The Federal Government should close down depots that are selling petrol above the approved price, oil marketers said on Thursday.

National President, Independent Petroleum Marketers Association of Nigeria, Sanusi Fari, said the sale of petrol above government approved price by depot owners would soon lead to a hike in the commodity’s pump price.

Fari told journalists in Abuja that the government through its agencies such as the Department of State Services and the Department of Petroleum Resources should curb the development to avoid crisis in the downstream oil sector.

He said some private depot owners were selling at N165 per litre to independent marketers, way above the government stipulated price of N148 per litre.

Fari said, “Our challenge is the inconsistency in the pricing of petrol. Up till a week ago, government was still insisting that the February price for petrol remained unchanged.

“And most of the private depot owners are selling above the government stipulated price. As at today ( February 25, 2021) private depot owners are selling at N165 per litre to independent marketers.”

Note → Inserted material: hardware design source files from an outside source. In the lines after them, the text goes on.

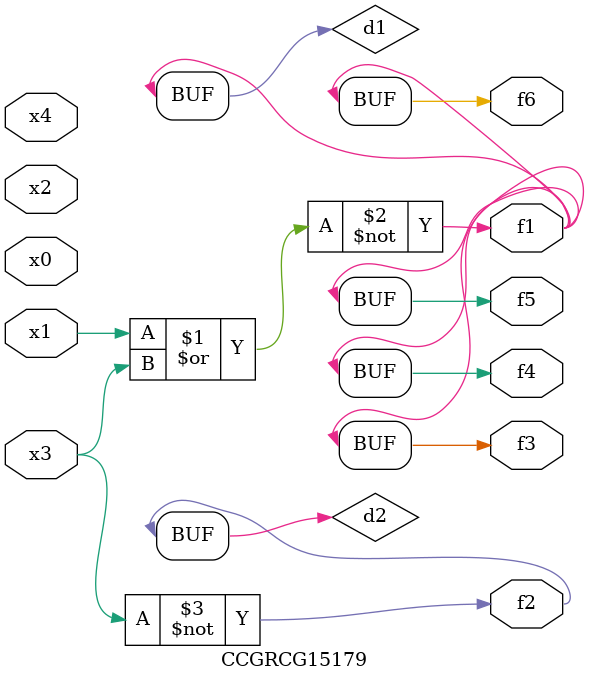
<source format=v>
module CCGRCG15179(
	input x0, x1, x2, x3, x4,
	output f1, f2, f3, f4, f5, f6
);

	wire d1, d2;

	nor (d1, x1, x3);
	not (d2, x3);
	assign f1 = d1;
	assign f2 = d2;
	assign f3 = d1;
	assign f4 = d1;
	assign f5 = d1;
	assign f6 = d1;
endmodule

</source>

He added, “In the last six years, only NNPC imports refined products into this country and these tank farms buy their products from NNPC under a controlled price.

“This has affected our businesses seriously because government is insisting that we sell at the rate of N165, which is not going to work.”

The IPMAN president said filling station owners buy the product at N165 per litre from the private depots and incur other expenses such as transportation, rent, etc.

“So government cannot expect us to sell less than what we buy,” he said.

Fari added, “This is why we are calling on government and agencies that are saddled with the responsibility to control petrol pricing to urgently clamp down on depots that are selling above the stipulated price.”

The Nigerian National Petroleum Corporation, the country’s sole importer of patrol, recently stated that it never hiked the cost of petrol to depots.

It also enjoined the depot owners to sell the product at the approved rate and called on the DPR to enforce the stipulated price across the depots.